= Nankali post and core classification =

Classification in dentistry

The Nankali post and core classification is the most advanced classification that is used in restorative dentistry for grouping different types of post and cores.

==Nankali post and core classification==

Here Nankali post and core classification is illustrated. As it can be observed all systems are divided into main two groups prefabricated (which is made in factories) and those posts that are made in laboratory or in surgeries. In the next step each group is divided into two subgroups according to their counter-sink constructions including their position.

In the other steps either the system is symmetrical or non-symmetrical is another important fact that is pointed out.

In the Nankali post and core classification the outline surfaces, threaded, smooth and serrated are profoundly discussed, in addition to the other mentioned directions.

Because posts can be made from different justified dental materials such as Stainless Steel, Titanium, Titanium Alloy, Gold-Plated brass, Carbon and Ceramic, to avoid complications in understanding this classification the choice of material is not placed.

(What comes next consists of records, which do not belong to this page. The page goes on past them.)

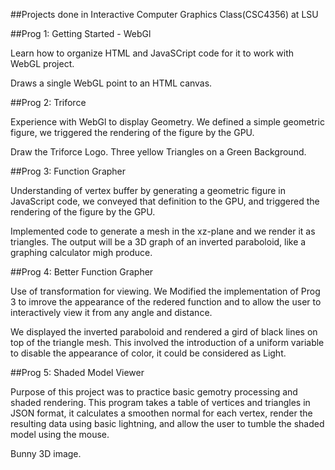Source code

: ##Projects done in Interactive Computer Graphics Class(CSC4356) at LSU

##Prog 1: Getting Started - WebGl

Learn how to organize HTML and JavaSCript code for it to work with WebGL project.

Draws a single WebGL point to an HTML canvas.

##Prog 2: Triforce

Experience with WebGl to display Geometry. We defined a simple geometric figure, we triggered the rendering of the figure by the GPU.

Draw the Triforce Logo. Three yellow Triangles on a Green Background.

##Prog 3: Function Grapher

Understanding of vertex buffer by generating a geometric figure in JavaScript code, we conveyed that definition to the GPU, and triggered the rendering of the figure by the GPU.

Implemented code to generate a mesh in the xz-plane and we render it as triangles. The output will be a 3D graph of an inverted paraboloid, like a graphing calculator migh produce.

##Prog 4: Better Function Grapher

Use of transformation for viewing. We Modified the implementation of Prog 3 to imrove the appearance of the redered function and to allow the user to interactively view it from any angle and distance.

We displayed the inverted paraboloid and rendered a gird of black lines on top of the triangle mesh. This involved the introduction of a uniform variable to disable the appearance of color, it could be considered as Light.

##Prog 5: Shaded Model Viewer

Purpose of this project was to practice basic gemotry processing and shaded rendering. This program takes a table of vertices and triangles in JSON format, it calculates a smoothen normal for each vertex, render the resulting data using basic lightning, and allow the user to tumble the shaded model using the mouse.

Bunny 3D image. 
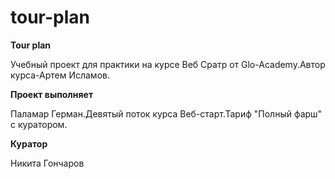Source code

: # tour-plan

**Tour plan**

Учебный проект для практики на курсе Веб Сратр от Glo-Academy.Автор курса-Артем
Исламов.

**Проект выполняет**

Паламар Герман.Девятый поток курса Веб-старт.Тариф "Полный фарш" с куратором.

**Куратор** 

Никита Гончаров
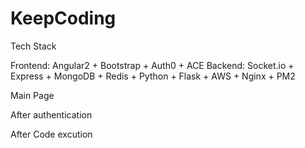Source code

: # KeepCoding

Tech Stack

Frontend: Angular2 + Bootstrap + Auth0 + ACE
Backend: Socket.io + Express + MongoDB + Redis + Python + Flask + AWS + Nginx + PM2


Main Page



After authentication



After Code excution


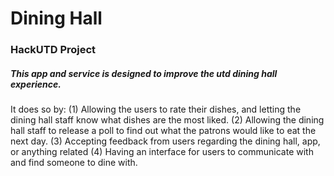 # Dining Hall
### HackUTD Project

##### This app and service is designed to improve the utd dining hall experience.

It does so by: 
(1) Allowing the users to rate their dishes, and letting the dining hall staff know what dishes are the most liked.
(2) Allowing the dining hall staff to release a poll to find out what the patrons would like to eat the next day.
(3) Accepting feedback from users regarding the dining hall, app, or anything related
(4) Having an interface for users to communicate with and find someone to dine with.

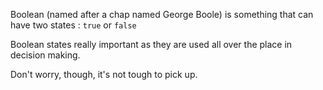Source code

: Boolean (named after a chap named George Boole) is something that can have two states : `true` or `false`

Boolean states really important as they are used all over the place in decision making.

Don't worry, though, it's not tough to pick up.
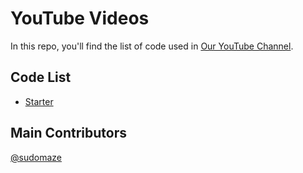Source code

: # YouTube Videos

In this repo, you'll find the list of code used in [Our YouTube Channel](https://www.youtube.com/channel/UCU5Je-_KEpr6VdbgWrtBypQ).

## Code List
- [Starter](https://github.com/sudogroup/yt-videos/blob/master/0-init)

## Main Contributors

[@sudomaze](https://github.com/sudomaze)

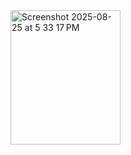 <img width="176" height="215" alt="Screenshot 2025-08-25 at 5 33 17 PM" src="https://github.com/user-attachments/assets/a629bd9b-b335-4d60-8493-f413cfd038b6" />
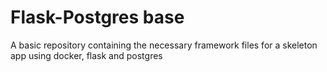 # Flask-Postgres base

A basic repository containing the necessary framework files for a skeleton app using docker, flask and postgres

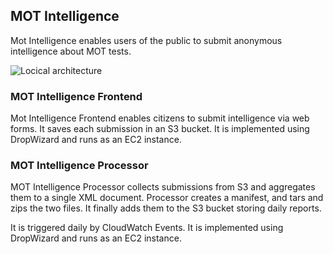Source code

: ## MOT Intelligence

Mot Intelligence enables users of the public to submit anonymous intelligence about MOT tests.

![Locical architecture](images/moti-logical.png)

### MOT Intelligence Frontend
Mot Intelligence Frontend enables citizens to submit intelligence via web forms. It saves each submission in an S3 bucket. It is implemented using DropWizard and runs as an EC2 instance.

### MOT Intelligence Processor
MOT Intelligence Processor collects submissions from S3 and aggregates them to a single XML document. Processor creates a manifest, and tars and zips the two files. It finally adds them to the S3 bucket storing daily reports.

It is triggered daily by CloudWatch Events.  It is implemented using DropWizard and runs as an EC2 instance.
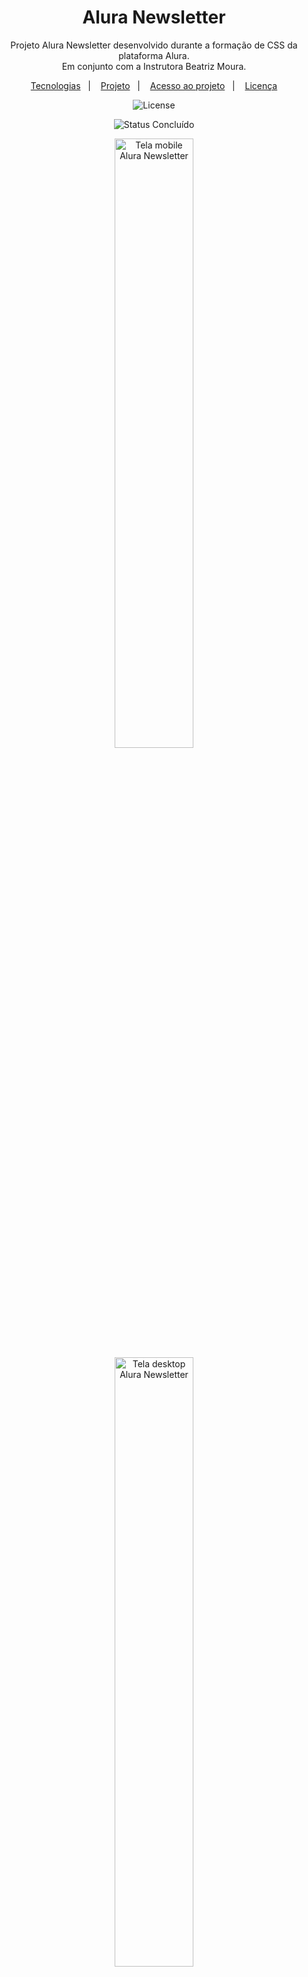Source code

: <h1 align="center">Alura Newsletter</h1>

<p align="center">
  Projeto Alura Newsletter desenvolvido durante a formação de CSS da plataforma Alura. <br> 
  Em conjunto com a Instrutora Beatriz Moura.
</p>

<p align="center">
  <a href="#-tecnologias">Tecnologias</a>&nbsp;&nbsp;&nbsp;|&nbsp;&nbsp;&nbsp;
  <a href="#-projeto">Projeto</a>&nbsp;&nbsp;&nbsp;|&nbsp;&nbsp;&nbsp;
  <a href="#-acesso-ao-projeto">Acesso ao projeto</a>&nbsp;&nbsp;&nbsp;|&nbsp;&nbsp;&nbsp;
  <a href="#memo-licença">Licença</a>
</p>

<p align="center">
  <img alt="License" src="https://img.shields.io/static/v1?label=license&message=MIT&color=49AA26&labelColor=000000">
</p> 

<p align="center">
  <img alt="Status Concluído" src="http://img.shields.io/static/v1?label=STATUS&message=CONCLUIDO&color=GREEN&style=for-the-badge">
</p>

<div display="flex" align="center">
  <img width="50%" src="./image/mobile-alura-newsletter" alt="Tela mobile Alura Newsletter">
  <img width="50%" src="./image/desktop-alura-newsletter" alt="Tela desktop Alura Newsletter">
</div>

<br>
<br>

## 🚀 Tecnologias

<li>HTML</li>
<li>CSS</li>
<li>Tailwind CSS</li>

## 💻 Projeto

<p>
  O Alura Newsletter é um site de newsletter fictício da Alura, construído durante o curso de Tailwind CSS da formação de CSS da plataforma Alura, conduzido pela Instrutora Beatriz Moura.
  Esse projeto foi criado utilizando apenas HTML e o framework Tailwind CSS que possuí um vasto e variado conjunto de classes utilitárias do CSS para a estilização de todo conteúdo. 
  Também trabalhamos as responsividade do projeto, utilizando apenas as classes adaptativas do próprio framework.
</p>

## 📁 Acesso ao projeto

<p>Para visualizar a versão atual do projeto é só<a href=""> "Clicar aqui".</a>🚀</p>

## 👨‍💻 Autor

| [<img src="https://avatars.githubusercontent.com/victor-tosto" width=115><br><sub>Victor Morales</sub>](https://github.com/victor-tosto) | 
| :---: |

## :memo: Licença

<p>Este projeto está sob a licença MIT</p>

All posts and cores can also be made as a one part or more parts.

==Advantages==

This classification answers different questions related to the posts and cores which help professionals to clarify the clinical indications more appropriately.

Another important advantage of this classification is that it gives dentists ability to compare the systems in a very clear way, which may help them to plans their treatment faster and properly.

==Disadvantages==

Because it is tried to cover the maximum required information, the size of this classification became large and it required time to analyse it, yet, after understanding the classification it became very useful and simple.

==About other classifications==

There are a number of posts with different designs and clinical indications that are used in restorative dentistry and due to this wide range of provided posts and cores, professionals are not any more able to use the general conventional clinical indication which were discussed similarly in many referral books. This is the reason that posts and cores' classification start to play an important role in understanding and verifying the type of these micro-prosthesis.

The popularity of these classifications in the world is not similar and they are mainly related to the professionals, referral books and publications that is used in particular country. Language is another issue which change the conditions. For instance, in some countries, a number of posts are banded and in some others they are not approved yet or unknown to be used by dentists.

One of the very old types of post and cores classification is according to their authors and still in some ways it is used. Yet, the main issues with this classification are the repetition of the systems and also the minimum required information about the system is required to be able to recognise a particular post. Furthermore, it is very difficult to put all the names in the posts' classification, although by using it we will appreciate the authors. Having in mind that there are many authors, here a partial example of this classification is illustrated.

- Classification of post and cores according to their authors:

1-Ahmmedov

2-Davis

3-L.V. Illinoi-Markasian (Л. В. Ильиной – Маркосян)

4-A.I. Kats (А.Я. Кац)

5-Kopeikin (Копейкин)

6-A. Nankali

7-Orton

8-V. N. Parshin

9-Richmond

10-Sharogorodski (Шаргородски)

11-Shiragodski (Ширакой)

12-D.N. Sitrin

13-...

- Classification of post and cores according to their method of production:

1-Pre-fabricated

2-Cast made.

- Classification of post and cores according to their outlines:

1-Parallel

2-Tapered

3-Serrated

Classification of post and cores according to their surface:

1-Simple (straight)

2-Formed (shaped)

==History==

In 1998, Dr. Ali Nankali, as one of the people who were interested in restorative dentistry, started to work on application of posts and cores by analysing and studying the available systems and in 2003 after five years research he modified some of the existing classifications, and as a result he proposed to the scientific board of the Orthopaedic and Implant department of the National Medical University a new classification to explain some misunderstandings.

Using mathematical models and cast models, Dr. Ali Nankali was able to analyse, compare and categorise the structures in different ways which was a part of this study. Thus, the Nankali's post and core classification is based on designs, methods of production, retention/resistance systems and clinical indications.

There was an established interesting outcome, which was explained that many dentists do not use posts in their appropriate way, which means they apply them in the way that they understand by themselves, and this fact causes two main problems, consuming time and failing the post.